# Problem to solve:
Write out the text of the records below again with "Delivery" replaced by "Shipping" and nothing else changed. Leave the pictures out.

============

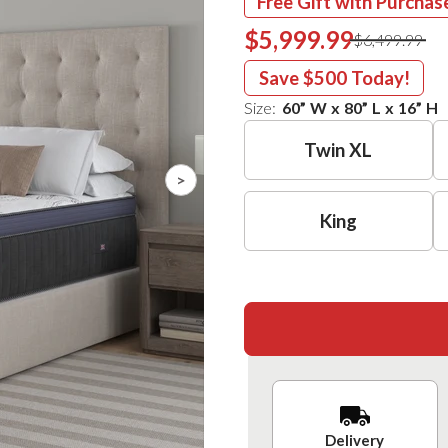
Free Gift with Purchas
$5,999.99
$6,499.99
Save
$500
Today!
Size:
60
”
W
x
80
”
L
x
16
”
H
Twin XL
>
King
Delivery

============

# Task output:
Free Gift with Purchas
$5,999.99
$6,499.99
Save
$500
Today!
Size:
60
”
W
x
80
”
L
x
16
”
H
Twin XL
>
King
Shipping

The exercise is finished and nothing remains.